Analytics and Market Segmentation Tools Helping U.S. Banks and Credit Unions to Improve the Bottom Line

Research from Mercator Advisory Group describes new strategies and analytics tools for improving banking performance

Video Press Release

Members Only – Executive Summary

In the research report, Improving Banking Performance with Analytics and Market Segmentation, Mercator Advisory Group reviews how expectations can be met, and in many cases exceeded, by leveraging expanded capabilities available through customer relationship management (CRM) and analytics systems.

“Many FIs are looking to more powerful customer and predictive analytics solutions working with more robust and insightful enterprise marketing systems to engage more closely with their banking customers and build long-term, sustainable, and profitable relationships,” comments Ed O’Brien, director of Mercator Advisory Group’s Banking Channels Advisory Service and author of the report.

This report is 25 pages long and has 16 exhibits.

Organizations mentioned in this report include: D+H, Equifax, FICO, FIS, Horicon Bank, MicroStrategy, SAS, and Westpac Bank.

Members of Mercator Advisory Group Banking Channels Advisory Service have access to this report as well as the upcoming research for the year ahead, presentations, analyst access and other membership benefits.

Highlights of this report include: 

  • Today’s banks and other financial institutions are still struggling to grow and be consistently profitable several years after the financial crisis in the U.S.

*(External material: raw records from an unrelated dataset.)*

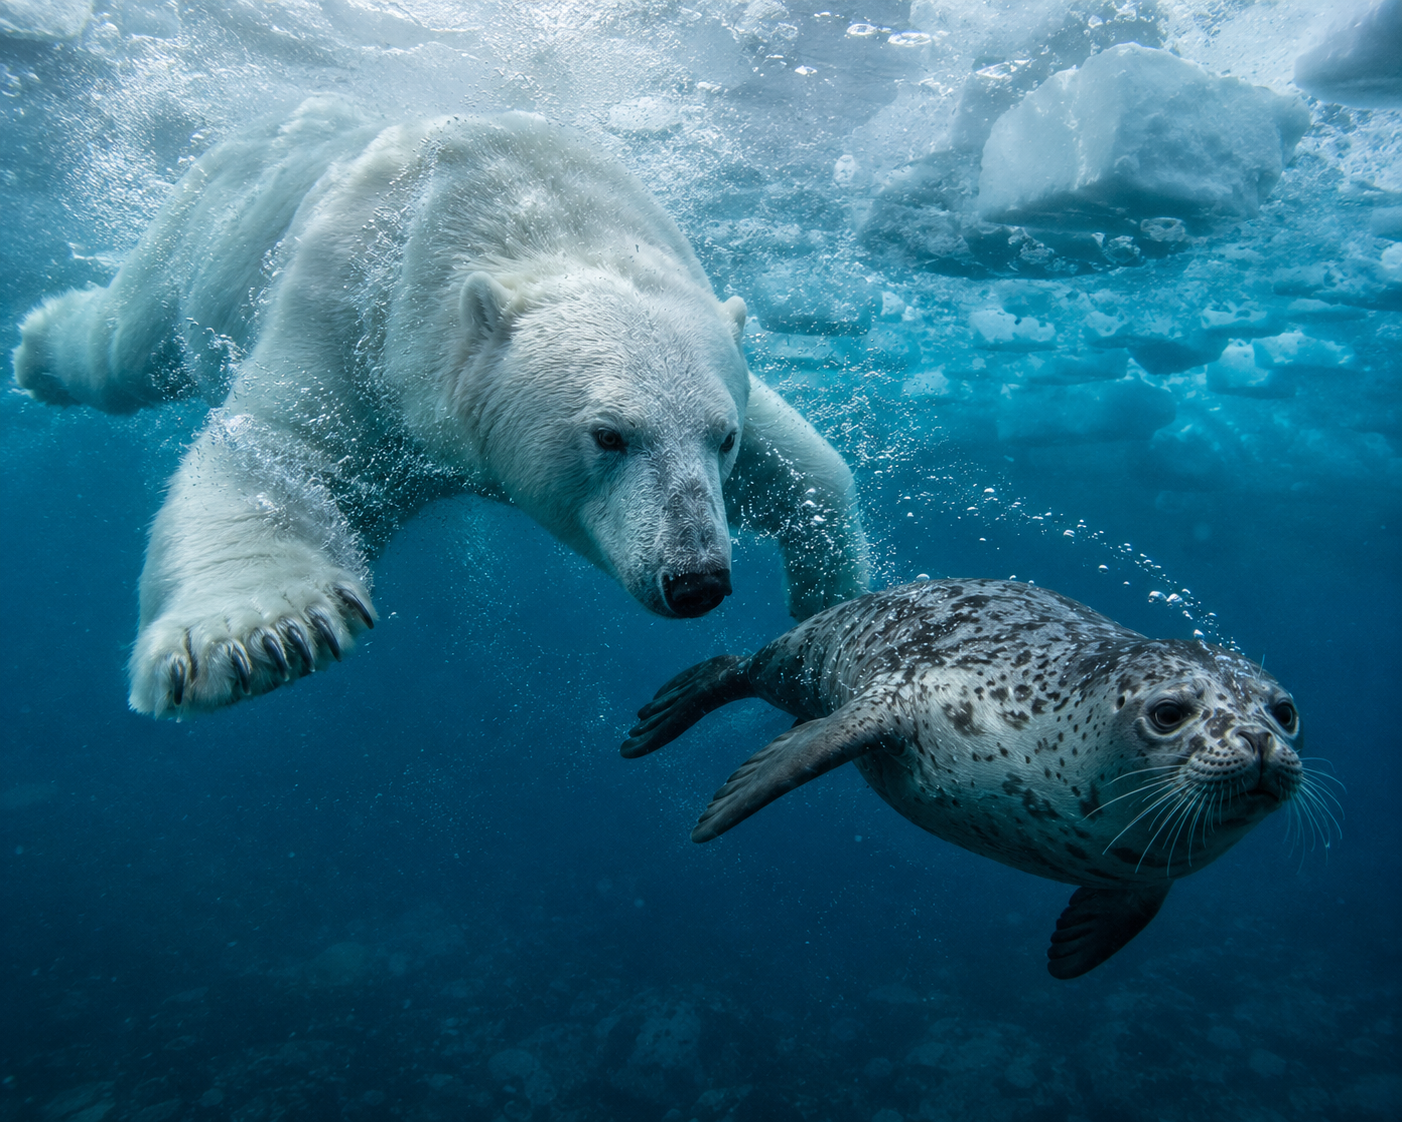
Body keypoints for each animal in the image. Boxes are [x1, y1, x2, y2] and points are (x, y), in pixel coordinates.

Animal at [13, 97, 870, 717]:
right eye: (607, 435)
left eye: (721, 439)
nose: (697, 578)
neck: (525, 208)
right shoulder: (355, 324)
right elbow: (274, 449)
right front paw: (261, 636)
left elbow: (805, 462)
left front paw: (830, 595)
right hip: (212, 225)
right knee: (123, 347)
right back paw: (37, 347)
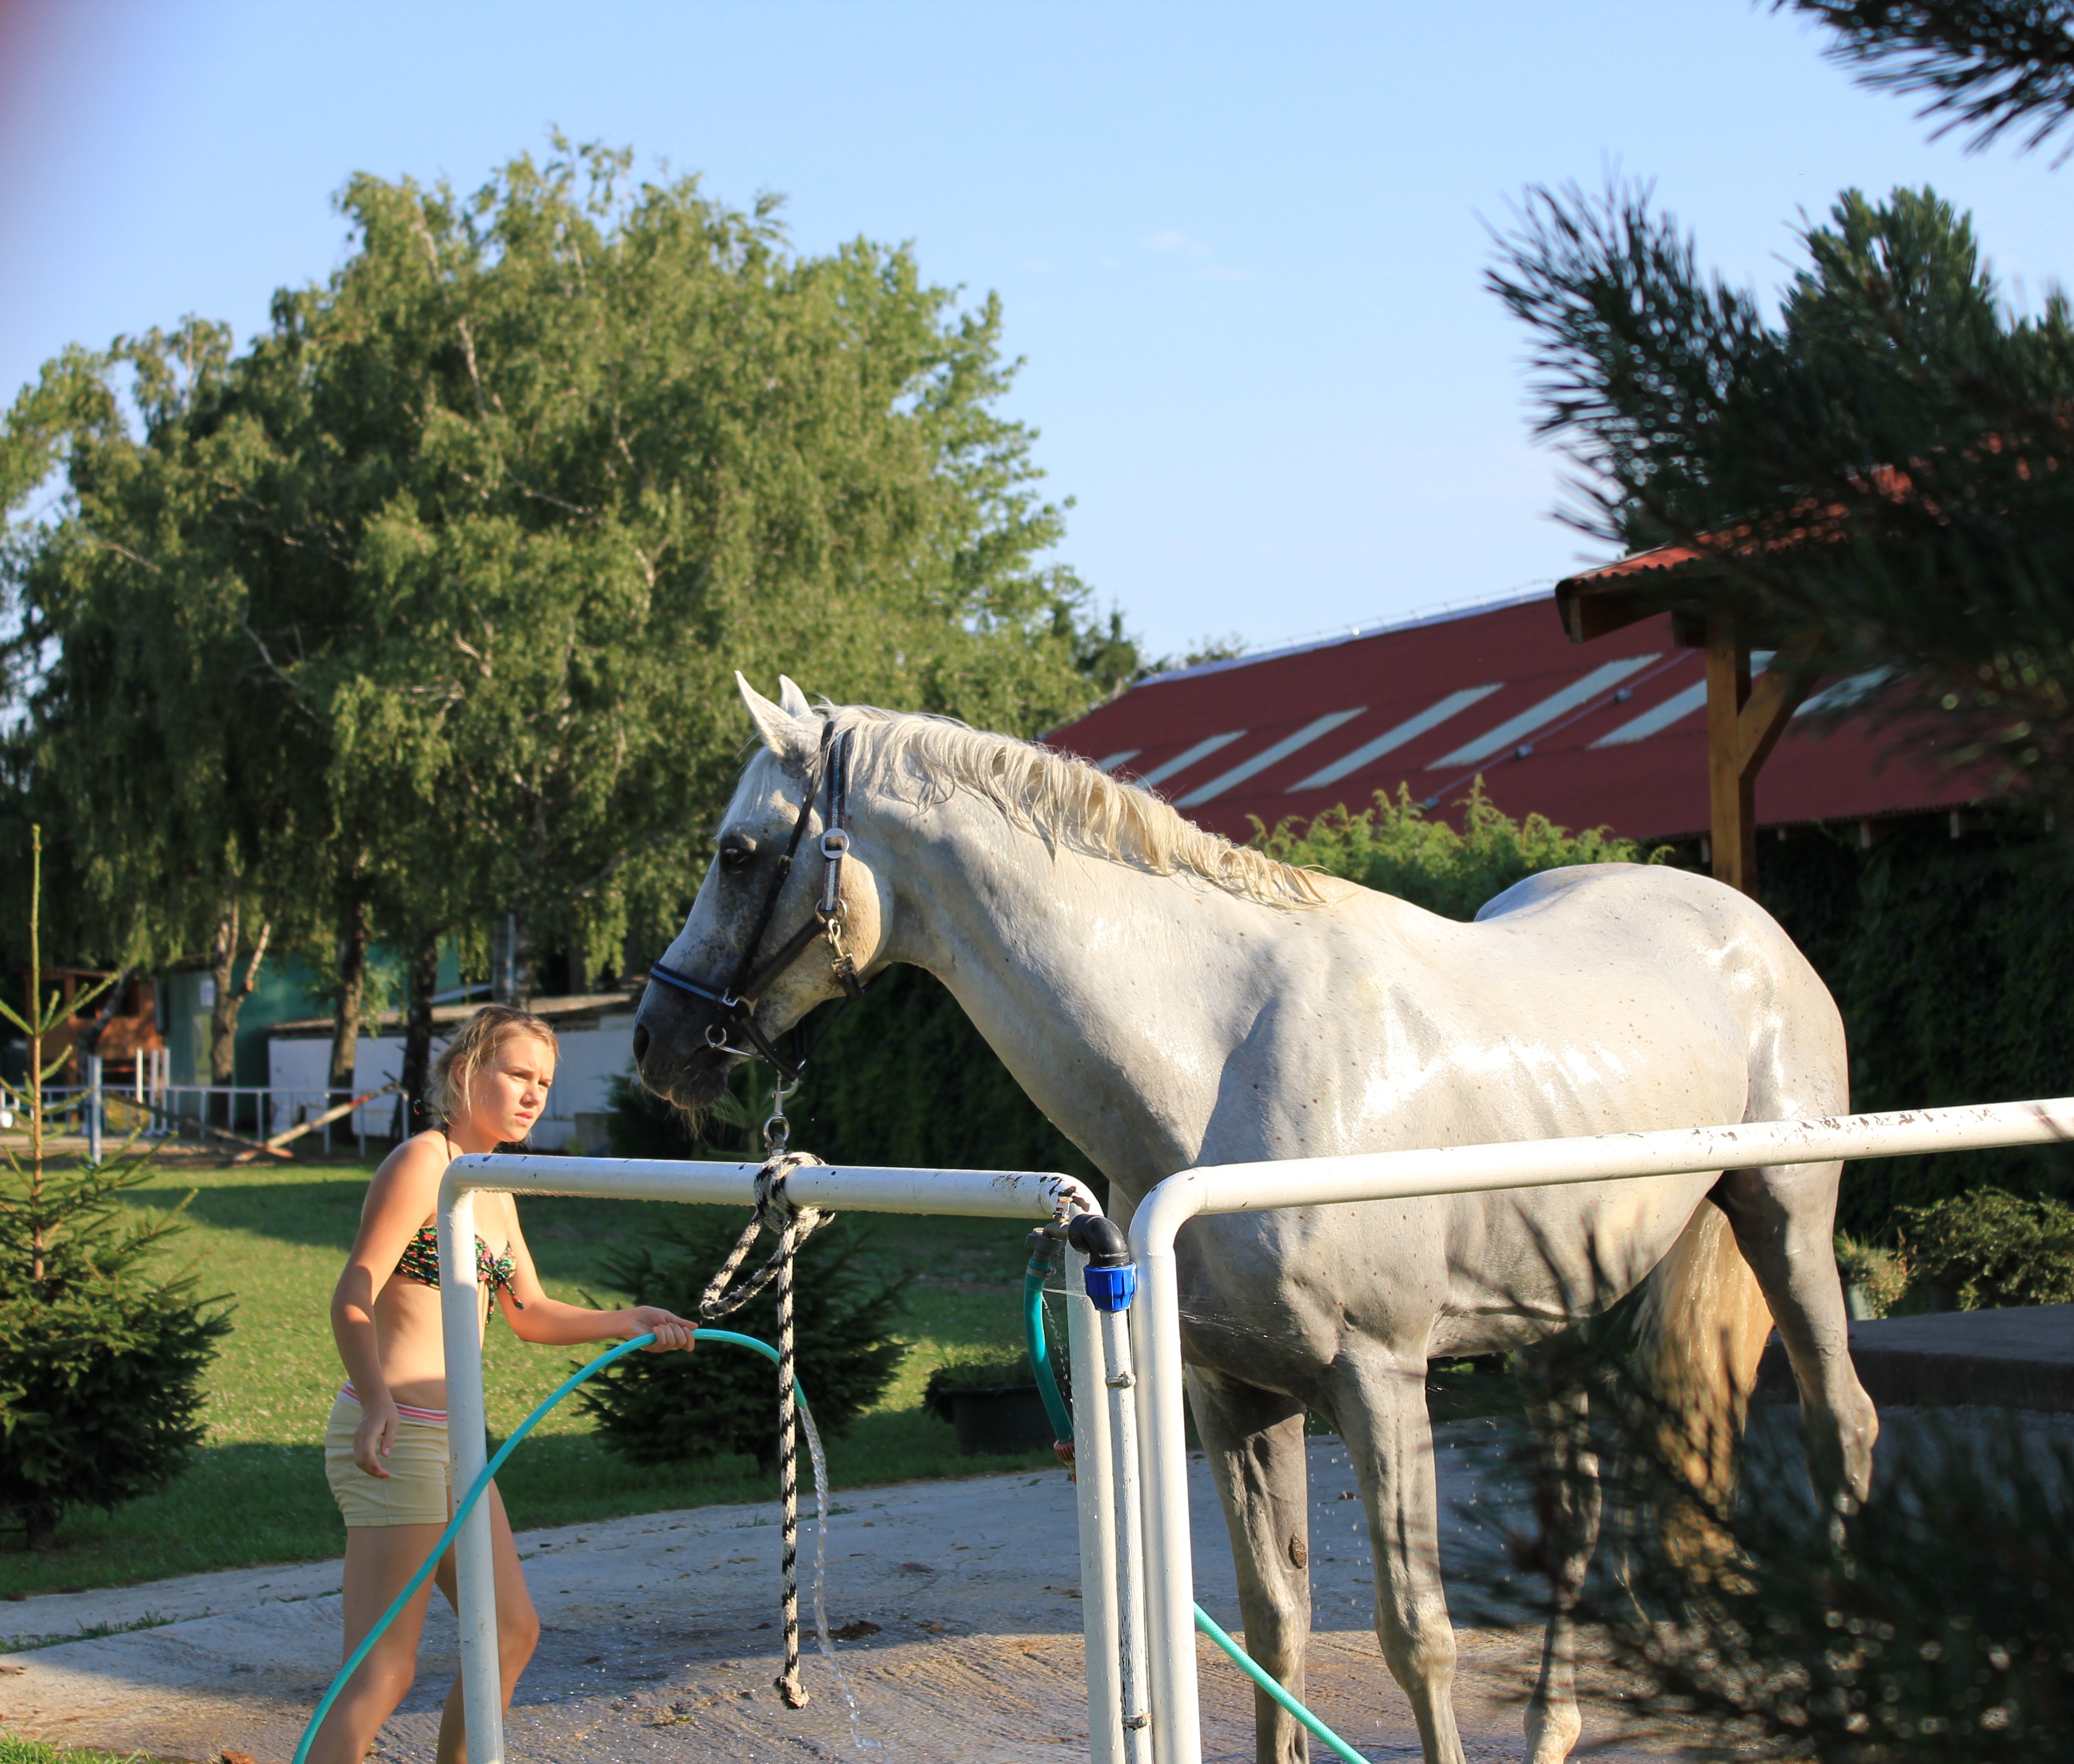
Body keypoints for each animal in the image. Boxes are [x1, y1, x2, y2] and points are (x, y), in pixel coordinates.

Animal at [635, 684, 1883, 1764]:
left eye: (736, 853)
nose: (658, 1040)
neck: (1219, 1055)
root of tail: (1743, 922)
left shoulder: (1380, 1380)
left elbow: (1415, 1635)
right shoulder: (1234, 1391)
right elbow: (1275, 1620)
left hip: (1784, 1224)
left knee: (1843, 1428)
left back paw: (1847, 1699)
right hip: (1557, 1321)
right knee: (1578, 1510)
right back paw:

  • While the number of unprofitable institutions has declined considerably over the past half-decade, there are still headwinds in such areas as return on equity and return on assets. 

  • This is occurring although there are fewer financial institutions in business today than immediately after the recession. 

  • Many FIs are realizing that banking customers’ expectations have increased significantly as they become more aware of new ways to transact and interact, especially via mobile device. 

  • Bank performance can be significantly improved by leveraging the power of advanced CRM and analytics systems to better understand and engage with banking customers.